Terkuak Aksi Bejat Pria di Klaten : Belasan Tahun Cabuli Anak Kandung, Lakukan KDRT ke Istri
Putradi Pamungkas February 22, 2026 01:12 PM

Laporan Wartawan TribunSolo.com, Zharfan Muhana

TRIBUNSOLO.COM, KLATEN – Seorang pria berinisial D (65) ditangkap polisi Polres Klaten setelah belasan tahun melakukan kekerasan seksual terhadap anak kandungnya SH (23).

Tak hanya itu, ibu korban pun kerap mengalami kekerasan dalam rumah tangga (KDRT) dari pelaku.

Pelaporan Baru Terjadi Setelah Korban Curhat ke Ibu

Kapolres Klaten AKBP Moh. Faruk Rozi menjelaskan, kasus ini baru terungkap setelah korban menceritakan pengalamannya kepada ibunya.

Kejadian ini terjadi di wilayah Kecamatan Karangnongko, Kabupaten Klaten. 

"Ketika korban curhat kepada ibunya, maka ibunya langsung membawa mendampingi korban datang ke kantor Polres Kabupaten Klaten untuk membuat laporan polisi," ujar Faruk pada konferensi pers Jumat (20/2/2026).

Barang bukti kasus kekerasan seksual di Klaten, Jumat (20/2/2026).
KASUS KEKERASAN SEKSUAL - Barang bukti kasus kekerasan seksual di Klaten, Jumat (20/2/2026). Seorang ayah berinisial D (65) ditangkap polisi Polres Klaten setelah belasan tahun melakukan kekerasan seksual terhadap anaknya.

Polres Klaten segera menindaklanjuti laporan ini dan melakukan proses penyelidikan terhadap pelaku.

Kekerasan Seksual Terjadi Selama 14 Tahun

Faruk menjelaskan, kekerasan seksual yang dialami SH berlangsung sejak ia berusia 10 tahun atau saat duduk di kelas 4 SD, hingga akhirnya kasus ini terungkap.

"Aksi tidak terpuji ini terjadi saat ibu korban yang merupakan pedagang sedang melakukan aktivitas di pasar. Setiap kali ibunya meninggalkan rumah, pelaku yang merupakan ayah kandungnya melancarkan aksinya," ungkap Faruk.

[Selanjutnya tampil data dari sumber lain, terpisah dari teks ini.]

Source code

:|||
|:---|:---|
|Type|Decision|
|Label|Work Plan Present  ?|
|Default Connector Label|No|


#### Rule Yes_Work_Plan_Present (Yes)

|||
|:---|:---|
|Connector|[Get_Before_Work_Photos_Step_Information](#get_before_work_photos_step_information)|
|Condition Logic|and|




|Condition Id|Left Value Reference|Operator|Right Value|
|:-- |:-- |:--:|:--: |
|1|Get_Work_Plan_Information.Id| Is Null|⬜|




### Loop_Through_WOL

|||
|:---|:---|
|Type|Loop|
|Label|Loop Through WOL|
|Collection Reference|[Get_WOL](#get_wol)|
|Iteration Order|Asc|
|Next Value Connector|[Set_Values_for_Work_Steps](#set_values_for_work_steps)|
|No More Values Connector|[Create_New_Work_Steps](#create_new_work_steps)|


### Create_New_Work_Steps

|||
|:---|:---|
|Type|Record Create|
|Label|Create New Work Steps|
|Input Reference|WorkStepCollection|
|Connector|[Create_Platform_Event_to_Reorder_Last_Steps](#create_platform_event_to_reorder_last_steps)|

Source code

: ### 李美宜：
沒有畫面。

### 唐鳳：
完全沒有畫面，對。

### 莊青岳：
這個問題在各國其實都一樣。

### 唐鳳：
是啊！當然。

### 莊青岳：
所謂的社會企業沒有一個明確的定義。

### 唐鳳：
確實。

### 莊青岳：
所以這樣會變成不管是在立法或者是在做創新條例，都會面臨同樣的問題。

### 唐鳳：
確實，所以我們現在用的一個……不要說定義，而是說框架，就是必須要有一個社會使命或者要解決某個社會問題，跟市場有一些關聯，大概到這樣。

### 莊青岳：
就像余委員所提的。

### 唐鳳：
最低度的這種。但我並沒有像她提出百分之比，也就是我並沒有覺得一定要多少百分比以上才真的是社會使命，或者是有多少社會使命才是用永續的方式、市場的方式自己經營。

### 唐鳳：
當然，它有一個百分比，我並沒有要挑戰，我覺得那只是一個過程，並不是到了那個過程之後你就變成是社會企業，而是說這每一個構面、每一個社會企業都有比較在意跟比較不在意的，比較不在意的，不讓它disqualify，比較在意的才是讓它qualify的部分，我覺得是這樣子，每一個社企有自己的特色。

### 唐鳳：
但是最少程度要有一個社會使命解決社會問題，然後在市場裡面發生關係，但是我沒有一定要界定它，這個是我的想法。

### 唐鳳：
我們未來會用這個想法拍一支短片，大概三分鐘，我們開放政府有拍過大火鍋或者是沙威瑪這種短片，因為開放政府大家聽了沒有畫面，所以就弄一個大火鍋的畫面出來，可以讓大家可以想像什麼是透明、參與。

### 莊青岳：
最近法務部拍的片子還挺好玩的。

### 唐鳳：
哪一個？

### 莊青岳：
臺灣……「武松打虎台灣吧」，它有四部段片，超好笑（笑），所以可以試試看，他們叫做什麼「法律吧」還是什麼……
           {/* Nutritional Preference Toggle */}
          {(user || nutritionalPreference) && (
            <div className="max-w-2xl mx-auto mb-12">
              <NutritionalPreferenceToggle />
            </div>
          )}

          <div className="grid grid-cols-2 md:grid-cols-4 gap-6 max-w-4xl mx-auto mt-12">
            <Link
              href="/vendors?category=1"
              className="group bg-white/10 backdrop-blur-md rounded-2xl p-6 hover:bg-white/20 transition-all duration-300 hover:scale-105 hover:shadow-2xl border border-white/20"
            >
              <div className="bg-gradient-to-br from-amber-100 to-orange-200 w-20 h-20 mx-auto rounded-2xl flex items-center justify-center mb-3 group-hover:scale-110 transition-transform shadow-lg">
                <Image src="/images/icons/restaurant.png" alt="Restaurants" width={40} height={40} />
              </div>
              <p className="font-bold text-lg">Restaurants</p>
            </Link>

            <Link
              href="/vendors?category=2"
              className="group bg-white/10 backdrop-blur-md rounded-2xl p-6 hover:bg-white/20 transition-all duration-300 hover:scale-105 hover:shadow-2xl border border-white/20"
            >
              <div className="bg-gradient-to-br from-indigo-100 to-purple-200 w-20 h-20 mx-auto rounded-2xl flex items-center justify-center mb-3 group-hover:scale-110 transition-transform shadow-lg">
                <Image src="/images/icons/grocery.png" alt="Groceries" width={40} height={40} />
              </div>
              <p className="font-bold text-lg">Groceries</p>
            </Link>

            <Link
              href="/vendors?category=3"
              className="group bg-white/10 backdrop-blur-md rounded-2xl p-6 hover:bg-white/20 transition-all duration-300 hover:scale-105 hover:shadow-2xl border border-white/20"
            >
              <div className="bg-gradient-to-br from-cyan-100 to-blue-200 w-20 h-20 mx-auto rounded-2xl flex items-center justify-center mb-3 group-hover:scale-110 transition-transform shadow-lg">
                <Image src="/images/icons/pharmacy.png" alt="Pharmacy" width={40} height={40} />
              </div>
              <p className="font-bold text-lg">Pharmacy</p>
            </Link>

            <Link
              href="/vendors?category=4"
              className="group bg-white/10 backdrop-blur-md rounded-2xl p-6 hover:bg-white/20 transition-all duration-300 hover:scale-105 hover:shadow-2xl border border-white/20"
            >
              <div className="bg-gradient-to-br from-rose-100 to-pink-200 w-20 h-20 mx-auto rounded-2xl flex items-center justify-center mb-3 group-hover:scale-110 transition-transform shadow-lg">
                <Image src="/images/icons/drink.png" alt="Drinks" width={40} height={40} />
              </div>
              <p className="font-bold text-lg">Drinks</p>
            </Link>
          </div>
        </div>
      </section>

Selain anak, istri pelaku yang juga ibu kandung korban kerap menjadi korban kekerasan dalam rumah tangga. 

Baca juga: Dugaan Kekerasan Seksual Seniman Sukoharjo, Polisi Segera Dalami Keterangan Terlapor

Fokus Pemulihan Psikologis Korban

Kapolres menekankan pentingnya pemulihan korban mengingat trauma psikologis yang dialami cukup berat.

Berdasarkan pemeriksaan awal, korban mengalami tekanan mental yang mendalam akibat peristiwa tersebut.

“Korban mengalami trauma yang sangat berat. Kami akan berkoordinasi dengan pihak-pihak terkait seperti KPAI, Bapas, serta lembaga yang memiliki kompetensi dalam penanganan trauma psikologis anak dan perempuan," kata Faruk.

Tersangka Dijerat KUHP, Ancaman Penjara Maksimal 12 Tahun

Pelaku kini dijerat dengan Pasal 418 ayat (1) KUHP atau Pasal 414 ayat (1) huruf b KUHP atau Pasal 415 huruf b KUHP tentang persetubuhan terhadap anak, dengan ancaman pidana maksimal 12 tahun penjara.